**ACTIONS À MENER:**
A: Traduisez en anglais cette phrase du texte source : « Au reste, celui qui considère avec calme et impartialité le cours des événements dans les sociétés humaines, est forcé de reconnaître qu'ils sont toujours ce qu'ils pouvaient et devaient être à une époque donnée. »
B: Poursuivez le texte source, sur le cours des événements dans les sociétés humaines, à partir de sa dernière phrase.
=== TEXTE SOURCE ===
Au reste, celui qui considère avec calme et impartialité le cours des événements dans les sociétés humaines, est forcé de reconnaître qu'ils sont toujours ce qu'ils pouvaient et devaient être à une époque donnée. Quelqu'affligeant que soit le spectacle qu'ils offrent trop souvent à l'observateur philosophe, il lui semble plus sensé de chercher à en apprécier les causes, que de s'irriter ou de s'indigner contre quelques individus que les circonstances ont

placés de manière à exercer une puissante et funeste influence sur les destinées de leurs contemporains. Sans doute il ne peut ni ne veut se défendre d'un sentiment profond d'aversion pour tout homme qui commet sciemment des actes de violence et d'iniquité; mais il reconnaît en même temps que les chefs des gouvernements, quand ils commettent de pareils actes, sont bien plus les instruments aveugles de la force des préjugés, des opinions fausses, des sentiments déraisonnables et des habitudes vicieuses de leurs nations, que la cause directe et immédiate de tous les maux dont on les accuse.
=== ENTRÉES DE DONNÉES ===
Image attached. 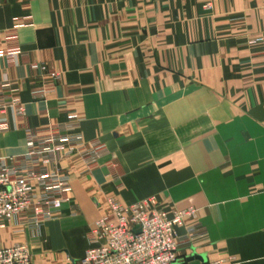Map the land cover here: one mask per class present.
<instances>
[{
  "label": "crops",
  "instance_id": "1",
  "mask_svg": "<svg viewBox=\"0 0 264 264\" xmlns=\"http://www.w3.org/2000/svg\"><path fill=\"white\" fill-rule=\"evenodd\" d=\"M263 18L261 0H0V108L23 106L0 113V160L68 124L99 152L63 160L71 202L37 229L6 223L0 248L80 264L108 197H155L197 210L176 264H264V37L248 44Z\"/></svg>",
  "mask_w": 264,
  "mask_h": 264
},
{
  "label": "built area",
  "instance_id": "2",
  "mask_svg": "<svg viewBox=\"0 0 264 264\" xmlns=\"http://www.w3.org/2000/svg\"><path fill=\"white\" fill-rule=\"evenodd\" d=\"M261 5L264 9V0ZM263 37L264 18L261 34L248 44L261 42ZM18 54L15 46L4 52L9 59ZM37 68L47 71L43 65ZM49 75L58 77L54 72ZM6 108L23 115V106L17 97L2 106L0 113ZM75 127V124L61 129L48 127L41 136L28 131L27 152L21 160H0V228L6 223L20 222L37 229L54 218L63 204L71 202L70 172L62 166V161L78 156L88 166L99 154L97 147L84 146L81 136L72 132ZM106 204L108 212L94 221L87 238L89 247L80 264L177 263L176 229L186 219H196L195 208L174 210L169 215L159 207L155 197L127 205L110 196ZM188 231L192 232L193 228ZM0 264H33V261L25 244H14L0 248ZM204 264L240 263L227 257Z\"/></svg>",
  "mask_w": 264,
  "mask_h": 264
},
{
  "label": "water",
  "instance_id": "3",
  "mask_svg": "<svg viewBox=\"0 0 264 264\" xmlns=\"http://www.w3.org/2000/svg\"><path fill=\"white\" fill-rule=\"evenodd\" d=\"M191 258H197V259H203V256H198V255H192L189 259Z\"/></svg>",
  "mask_w": 264,
  "mask_h": 264
}]
</instances>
===
**RÉSULTATS DANS L'ORDRE:**
A: Moreover, anyone who calmly and impartially considers the course of events in human societies is forced to recognize that they are always what they could and had to be at a given period.

B:
Cette réflexion peut s'appliquer et s'étendre fort au-delà de la sphère des premiers et principaux dépositaires de la puissance publique. Car pourquoi par exemple, celui qui connaît le prix et l'importance de l'égalité civile, s'indignerait-il de voir des gens qui ont un mérite et des talents réels, et plus encore ceux qui n'ont ni talents ni vertus, solliciter ou rechercher avec empressement les distinctions et les titres honorifiques dont le gouvernement dispose, quand presque tout le monde semble y attacher une valeur entièrement indépendante de tout mérite véritable, ou des services qu'on peut avoir rendus à l'état; quand on prodigue de toutes parts des témoignages d'estime et d'admiration à ceux qui les obtiennent, uniquement parce qu'ils les ont obtenues? Les gouvernements multiplieront donc ces titres

ou ces distinctions, ils en feront la récompense d'un dévouement servile à leur pouvoir, tant qu'ils verront le public sanctionner par son suffrage un pareil abus, et il en sera de même de tous les autres.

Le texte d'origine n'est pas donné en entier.